Nos últimos meses, as plataformas também fizeram alterações nos aplicativos, como criar categorias um pouco mais caras que a básica, como Uber Comfort e 99Plus. O app da Uber, por exemplo, sugere mudar a categoria da viagem para uma superior para aumentar as chances de aceite da corrida. Em outra mudança recente, a opção de cancelar um pedido ficou mais escondida: em vez de aparecer na tela inicial, fica oculta dentro do botão “informações da viagem”.
Há um debate em andamento na Câmara dos Deputados sobre novas regras para o trabalho por aplicativo. Um dos pontos em discussão é definir uma remuneração mínima aos motoristas. Em março, foi criada uma subcomissão na Câmara para debater o tema.
“Defendemos o mínimo de 2 reais por quilômetro rodado e 10 reais a hora mínima de trabalho. O trabalhador não pode estar na rua sem um ganho para sustentar o trabalho dele”, diz Leandro Cruz, presidente da Fenasmapp, que reúne sindicatos de motoristas por aplicativo.
As empresas, por outro lado, consideram que o valor líquido mínimo ganho por hora seja de 6 reais, número proporcional ao salário mínimo mensal nacional. A proposta atual da Amobitec prevê valor mínimo de 21,22 reais por hora trabalhada para os motoristas, e de 12 reais para entregadores de moto, para que eles possam custear os gastos de manutenção dos veículos. “Com um mínimo legal, a gente garante uma remuneração mínima adequada ao trabalhador e, ao mesmo tempo, permite que os modelos de negócios tenham competição entre si. A remuneração por quilômetro rodado travaria os modelos de negócios”, diz Porto, da Amobitec.
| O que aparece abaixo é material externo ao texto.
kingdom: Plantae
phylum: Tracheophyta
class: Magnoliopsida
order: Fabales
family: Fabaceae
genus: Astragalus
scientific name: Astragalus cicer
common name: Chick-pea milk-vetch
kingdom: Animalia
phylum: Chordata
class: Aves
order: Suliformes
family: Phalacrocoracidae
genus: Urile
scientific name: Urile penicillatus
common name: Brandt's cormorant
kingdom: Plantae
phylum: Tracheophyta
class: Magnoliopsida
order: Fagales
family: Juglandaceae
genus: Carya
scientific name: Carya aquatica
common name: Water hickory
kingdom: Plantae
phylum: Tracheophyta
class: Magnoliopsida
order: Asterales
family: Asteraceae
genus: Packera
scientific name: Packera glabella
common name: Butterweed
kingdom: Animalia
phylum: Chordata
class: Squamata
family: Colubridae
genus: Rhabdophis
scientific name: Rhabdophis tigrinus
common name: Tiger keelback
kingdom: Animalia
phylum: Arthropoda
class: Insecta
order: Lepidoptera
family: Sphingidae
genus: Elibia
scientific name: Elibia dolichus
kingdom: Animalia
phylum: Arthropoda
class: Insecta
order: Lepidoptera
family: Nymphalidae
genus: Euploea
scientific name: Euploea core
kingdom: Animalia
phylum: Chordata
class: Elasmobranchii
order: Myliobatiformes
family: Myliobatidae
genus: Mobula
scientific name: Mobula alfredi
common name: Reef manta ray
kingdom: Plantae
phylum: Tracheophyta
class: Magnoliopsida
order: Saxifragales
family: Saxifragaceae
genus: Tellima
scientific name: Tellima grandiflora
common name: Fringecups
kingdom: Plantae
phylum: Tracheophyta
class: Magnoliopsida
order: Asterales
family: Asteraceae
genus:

No entanto, um dos pontos sensíveis é o debate sobre a remuneração do tempo de espera: as empresas defendem que a remuneração deve considerar apenas o tempo em viagem, e desconsiderar o de espera por chamadas ou pedidos, no caso de entregadores.
Atualmente, a subcomissão e o Ministério do Trabalho estão debatendo o projeto de lei, que deve ficar para 2024, já que o ano de trabalho no Congresso já está em reta final. Quem espera por essas novas regras também vai precisar ter paciência.